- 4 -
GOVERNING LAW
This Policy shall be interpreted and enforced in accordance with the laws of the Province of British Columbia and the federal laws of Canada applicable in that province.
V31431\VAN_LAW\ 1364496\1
^^^^
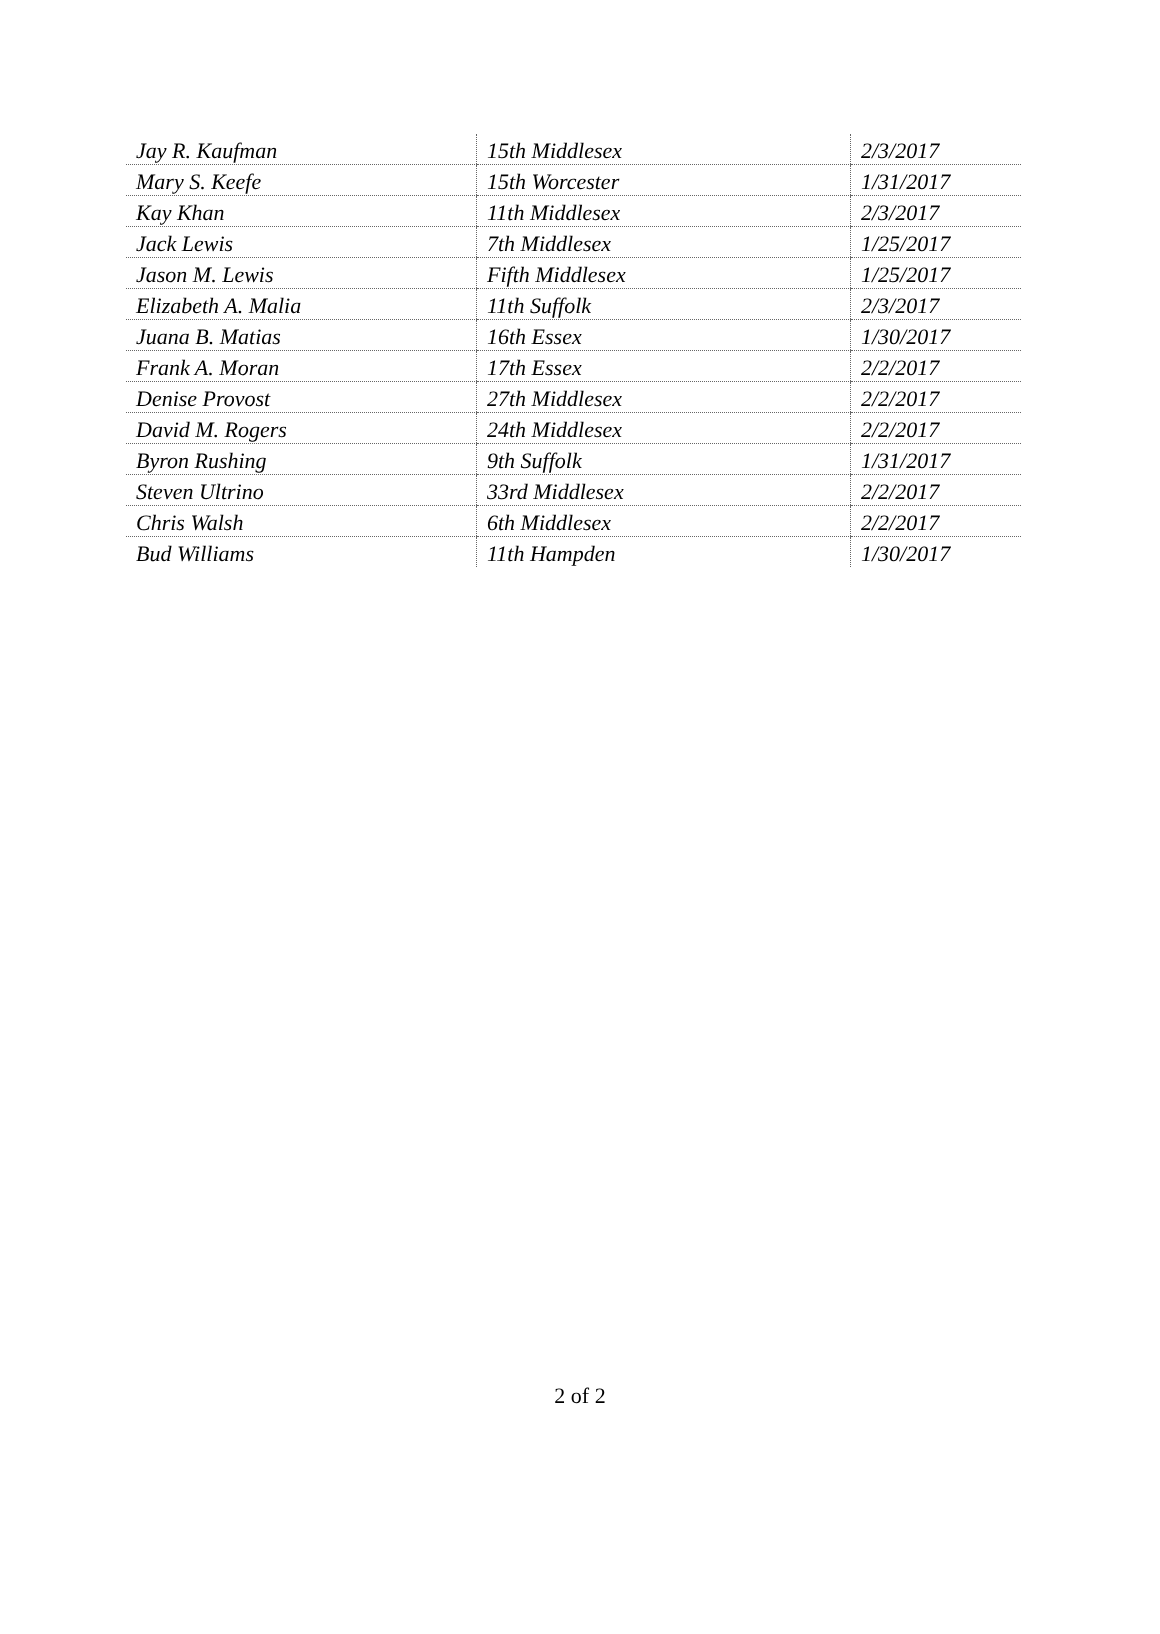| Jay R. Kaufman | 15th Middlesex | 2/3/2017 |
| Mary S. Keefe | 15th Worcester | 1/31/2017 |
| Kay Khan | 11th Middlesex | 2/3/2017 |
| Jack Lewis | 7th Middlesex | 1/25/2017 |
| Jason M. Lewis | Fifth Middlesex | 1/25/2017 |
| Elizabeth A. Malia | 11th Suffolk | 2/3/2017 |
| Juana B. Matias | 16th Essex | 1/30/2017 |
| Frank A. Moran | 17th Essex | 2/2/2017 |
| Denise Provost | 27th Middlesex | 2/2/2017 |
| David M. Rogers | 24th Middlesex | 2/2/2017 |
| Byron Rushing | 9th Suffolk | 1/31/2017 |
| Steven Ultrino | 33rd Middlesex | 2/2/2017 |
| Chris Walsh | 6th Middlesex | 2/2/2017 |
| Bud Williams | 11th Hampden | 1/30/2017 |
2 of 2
^^^^
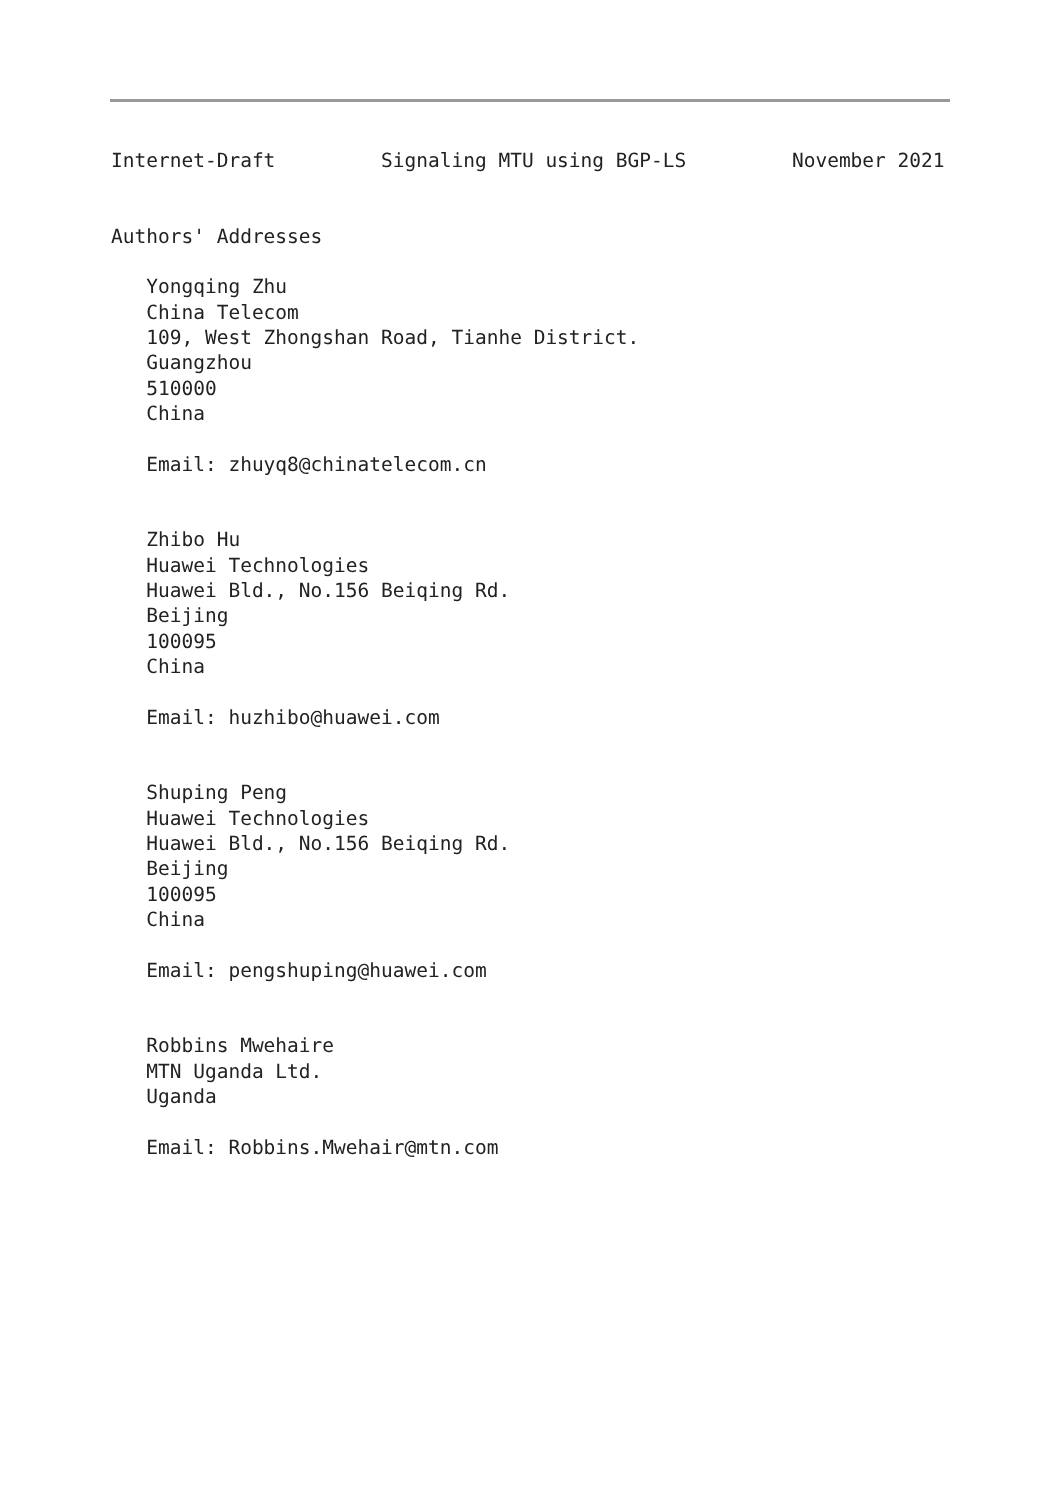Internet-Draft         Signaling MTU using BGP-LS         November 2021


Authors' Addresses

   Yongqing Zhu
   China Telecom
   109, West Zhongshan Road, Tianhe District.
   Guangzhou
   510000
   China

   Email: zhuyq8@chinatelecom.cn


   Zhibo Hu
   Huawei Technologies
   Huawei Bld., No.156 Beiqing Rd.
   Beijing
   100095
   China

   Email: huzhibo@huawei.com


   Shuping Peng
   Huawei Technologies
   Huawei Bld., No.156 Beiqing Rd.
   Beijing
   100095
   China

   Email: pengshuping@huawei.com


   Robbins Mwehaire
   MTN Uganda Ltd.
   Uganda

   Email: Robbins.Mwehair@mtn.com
^^^^
### Assignment
Each line in the material with "Robbins" in it must be reported.

### Finished task
   Robbins Mwehaire
   Email: Robbins.Mwehair@mtn.com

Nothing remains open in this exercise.